A smaller, simulator-only Topgolf center and restaurant opened at Ocean Resort in Atlantic City last month. It has 11 "swing suites" and offers a "different experience," DeFalco said.

Topgolf chose Mount Laurel to begin expanding its locations in the Northeast because of its "demographics, the population, the proximity to a major city," said Morgan Schaaf, a company spokesperson based at the Dallas headquarters. Recruiting began recently to fill 500 jobs, including full-time and part-time positions.

DeFalco said the Mount Laurel center would have three floors and 102 bays. She said the prices hadn't been fixed yet, but she noted that in Edison you can rent a bay for $30 per hour during the day and $50 at night. The rent includes unlimited balls for up to six participants. Golf clubs are available for free.

At the Camden County Golf Academy, a driving range in Pennsauken that's been open since the '70s, Kevin Greene, of Audubon, was hitting balls from a medium-size bucket that goes for $8. He said he planned to try out the Topgolf in Mount Laurel, but won't make going there a habit.

"I've been to the Topgolf in Arizona and it was pretty cool. It's like a bowling alley for golf — you sit there, there's cocktails and food, and people go there to treat themselves. … It's easily a couple hundred bucks," said Greene, who's semi-retired and works in the building trades.

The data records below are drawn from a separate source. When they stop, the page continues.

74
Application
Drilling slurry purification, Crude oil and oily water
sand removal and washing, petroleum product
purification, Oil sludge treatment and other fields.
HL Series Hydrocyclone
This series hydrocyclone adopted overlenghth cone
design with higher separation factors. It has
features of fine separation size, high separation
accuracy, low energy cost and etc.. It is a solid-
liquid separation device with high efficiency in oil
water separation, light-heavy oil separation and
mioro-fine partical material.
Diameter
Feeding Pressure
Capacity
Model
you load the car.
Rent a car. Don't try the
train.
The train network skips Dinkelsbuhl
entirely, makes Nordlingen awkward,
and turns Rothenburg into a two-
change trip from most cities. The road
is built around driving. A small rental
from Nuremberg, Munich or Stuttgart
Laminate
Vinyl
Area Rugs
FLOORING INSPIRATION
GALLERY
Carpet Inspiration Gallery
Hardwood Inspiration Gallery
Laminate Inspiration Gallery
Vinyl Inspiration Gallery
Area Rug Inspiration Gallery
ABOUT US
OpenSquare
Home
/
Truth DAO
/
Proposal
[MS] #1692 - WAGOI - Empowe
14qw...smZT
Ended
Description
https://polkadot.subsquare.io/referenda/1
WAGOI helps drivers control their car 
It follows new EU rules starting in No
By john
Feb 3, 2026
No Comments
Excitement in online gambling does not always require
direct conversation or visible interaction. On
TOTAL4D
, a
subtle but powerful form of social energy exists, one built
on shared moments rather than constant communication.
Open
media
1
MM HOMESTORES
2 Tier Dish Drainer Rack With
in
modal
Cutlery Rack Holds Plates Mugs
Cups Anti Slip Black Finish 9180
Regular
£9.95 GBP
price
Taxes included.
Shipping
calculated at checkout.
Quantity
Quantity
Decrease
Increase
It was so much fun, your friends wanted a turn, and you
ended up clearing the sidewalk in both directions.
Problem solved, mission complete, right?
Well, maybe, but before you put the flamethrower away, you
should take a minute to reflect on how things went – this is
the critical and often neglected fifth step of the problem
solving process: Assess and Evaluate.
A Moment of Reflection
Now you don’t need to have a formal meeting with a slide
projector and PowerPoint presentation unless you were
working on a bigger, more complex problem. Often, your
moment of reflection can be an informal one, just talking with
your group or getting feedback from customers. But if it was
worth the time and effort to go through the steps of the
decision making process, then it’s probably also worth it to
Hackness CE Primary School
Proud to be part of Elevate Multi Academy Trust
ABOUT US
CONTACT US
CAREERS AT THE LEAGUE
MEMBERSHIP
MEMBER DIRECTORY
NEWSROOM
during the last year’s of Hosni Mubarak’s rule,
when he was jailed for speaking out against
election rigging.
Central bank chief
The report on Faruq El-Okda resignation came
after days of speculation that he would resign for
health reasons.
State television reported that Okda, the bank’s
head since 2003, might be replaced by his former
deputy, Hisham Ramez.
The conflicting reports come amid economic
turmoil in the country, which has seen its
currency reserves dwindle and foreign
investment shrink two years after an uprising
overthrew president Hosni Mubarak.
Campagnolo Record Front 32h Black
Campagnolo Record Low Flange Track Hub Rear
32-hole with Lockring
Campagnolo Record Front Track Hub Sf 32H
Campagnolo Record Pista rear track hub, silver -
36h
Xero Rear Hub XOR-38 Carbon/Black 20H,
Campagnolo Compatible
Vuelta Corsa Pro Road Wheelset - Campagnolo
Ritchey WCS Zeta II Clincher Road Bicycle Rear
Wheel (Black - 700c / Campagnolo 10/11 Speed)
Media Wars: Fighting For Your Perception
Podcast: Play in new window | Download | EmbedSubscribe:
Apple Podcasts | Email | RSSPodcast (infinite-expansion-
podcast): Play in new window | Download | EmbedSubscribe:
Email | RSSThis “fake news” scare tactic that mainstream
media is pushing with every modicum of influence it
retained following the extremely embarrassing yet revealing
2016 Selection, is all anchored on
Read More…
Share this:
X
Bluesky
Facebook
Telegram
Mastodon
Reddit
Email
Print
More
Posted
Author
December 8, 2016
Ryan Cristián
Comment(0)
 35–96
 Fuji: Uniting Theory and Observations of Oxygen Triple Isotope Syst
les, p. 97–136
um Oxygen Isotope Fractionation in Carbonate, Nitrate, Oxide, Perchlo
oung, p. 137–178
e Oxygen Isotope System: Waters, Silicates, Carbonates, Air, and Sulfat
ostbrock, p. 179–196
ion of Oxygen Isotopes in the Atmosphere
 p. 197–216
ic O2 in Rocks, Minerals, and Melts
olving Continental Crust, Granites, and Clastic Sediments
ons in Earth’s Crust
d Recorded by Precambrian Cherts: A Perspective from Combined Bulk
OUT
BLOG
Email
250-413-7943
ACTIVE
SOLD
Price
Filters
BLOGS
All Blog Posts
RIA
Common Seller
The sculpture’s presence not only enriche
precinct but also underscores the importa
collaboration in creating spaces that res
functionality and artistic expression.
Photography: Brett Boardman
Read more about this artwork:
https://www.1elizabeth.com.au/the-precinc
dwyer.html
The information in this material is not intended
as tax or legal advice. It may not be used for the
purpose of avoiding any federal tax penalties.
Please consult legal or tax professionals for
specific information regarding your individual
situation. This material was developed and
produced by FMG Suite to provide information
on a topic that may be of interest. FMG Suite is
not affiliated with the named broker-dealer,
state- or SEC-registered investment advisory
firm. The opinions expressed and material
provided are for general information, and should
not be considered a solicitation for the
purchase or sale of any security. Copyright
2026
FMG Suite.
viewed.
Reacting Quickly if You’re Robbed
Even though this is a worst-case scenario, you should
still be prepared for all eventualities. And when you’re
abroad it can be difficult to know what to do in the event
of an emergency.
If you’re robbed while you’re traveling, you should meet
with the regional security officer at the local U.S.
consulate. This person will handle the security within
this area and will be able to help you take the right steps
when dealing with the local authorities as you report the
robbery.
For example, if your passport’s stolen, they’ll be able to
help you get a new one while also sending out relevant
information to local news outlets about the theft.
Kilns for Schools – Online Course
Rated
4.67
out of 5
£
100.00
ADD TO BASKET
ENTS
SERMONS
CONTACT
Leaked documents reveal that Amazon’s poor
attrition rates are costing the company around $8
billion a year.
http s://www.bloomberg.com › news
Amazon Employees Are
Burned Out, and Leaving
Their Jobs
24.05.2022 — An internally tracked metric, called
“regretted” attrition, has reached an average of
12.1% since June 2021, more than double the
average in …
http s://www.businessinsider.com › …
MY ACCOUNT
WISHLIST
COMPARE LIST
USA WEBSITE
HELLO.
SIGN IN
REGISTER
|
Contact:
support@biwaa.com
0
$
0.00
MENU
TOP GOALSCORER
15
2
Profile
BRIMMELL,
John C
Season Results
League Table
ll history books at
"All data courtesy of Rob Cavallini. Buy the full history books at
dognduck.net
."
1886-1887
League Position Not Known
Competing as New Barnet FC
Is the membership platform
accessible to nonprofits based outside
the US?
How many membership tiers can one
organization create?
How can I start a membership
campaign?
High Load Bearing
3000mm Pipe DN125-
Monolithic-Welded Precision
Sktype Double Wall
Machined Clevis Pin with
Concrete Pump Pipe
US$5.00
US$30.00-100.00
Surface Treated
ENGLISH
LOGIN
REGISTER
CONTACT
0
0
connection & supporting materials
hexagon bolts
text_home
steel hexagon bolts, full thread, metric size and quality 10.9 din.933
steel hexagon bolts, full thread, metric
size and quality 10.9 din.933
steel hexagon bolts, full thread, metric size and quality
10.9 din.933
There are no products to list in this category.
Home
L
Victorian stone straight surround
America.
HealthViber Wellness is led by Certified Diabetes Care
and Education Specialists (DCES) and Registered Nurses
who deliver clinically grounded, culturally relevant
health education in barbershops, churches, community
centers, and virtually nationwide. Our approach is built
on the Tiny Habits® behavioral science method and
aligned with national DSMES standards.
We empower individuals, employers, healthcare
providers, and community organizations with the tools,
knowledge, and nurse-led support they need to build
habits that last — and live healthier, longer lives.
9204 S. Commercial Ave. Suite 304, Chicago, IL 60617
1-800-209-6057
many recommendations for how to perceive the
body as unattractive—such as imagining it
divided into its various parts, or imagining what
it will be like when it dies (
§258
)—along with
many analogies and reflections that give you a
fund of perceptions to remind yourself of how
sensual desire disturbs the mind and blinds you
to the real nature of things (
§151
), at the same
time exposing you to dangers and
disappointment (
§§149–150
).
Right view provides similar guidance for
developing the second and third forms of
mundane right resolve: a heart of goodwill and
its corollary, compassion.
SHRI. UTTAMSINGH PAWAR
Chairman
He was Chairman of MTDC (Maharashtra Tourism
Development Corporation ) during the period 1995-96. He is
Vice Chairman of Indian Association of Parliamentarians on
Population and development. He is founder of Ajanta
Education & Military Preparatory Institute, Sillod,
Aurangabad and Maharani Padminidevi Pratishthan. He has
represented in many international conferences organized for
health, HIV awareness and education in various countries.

Greene goes to the Pennsauken driving range twice a week. The medium-size bucket contains about 70 balls.

Ross Levitsky, a retired lawyer from Haddonfield, also frequents the traditional driving range and said that it feels more like being on a golf course, "out in nature," rather than inside heated bays. It's true that he has to eyeball how close his ball lands to the markers out in the field to determine how well he hit, instead of learning the exact distance that it flew, based on the ball's micro-chip. But he says his own observation is good enough and prepares him for the greens.

At the Pennsauken driving range, golfers tee off in a wide-open area flanked by a man-made lake and then the Cooper River. There's no need for the tall nets that Topgolf has because beyond that lake is a cemetery.

"We don't have to worry about the balls hitting any cars," said Andrew Pierson, director of the golf range.

But the golf range does employ nets, but for another purpose. The errant balls, which are about 15 percent lighter than normal, float to the top of the lake and are later retrieved by workers wearing waders and using scooping nets, he said.

The only other sizable driving range in the area is Fox Meadow Golf Center in Maple Shade, which relies on tall nets to contain the balls because it sits alongside the busy Route 73.  There, a medium bucket goes for $11.

The Topgolf Mount Laurel facility sits close to I-295, a well-traveled highway, and the construction of the project has created a lot of buzz about what the facility is. DeFalco said the company's goal was to create a happy place, and if someone learns to golf from that experience, that would be an added bonus.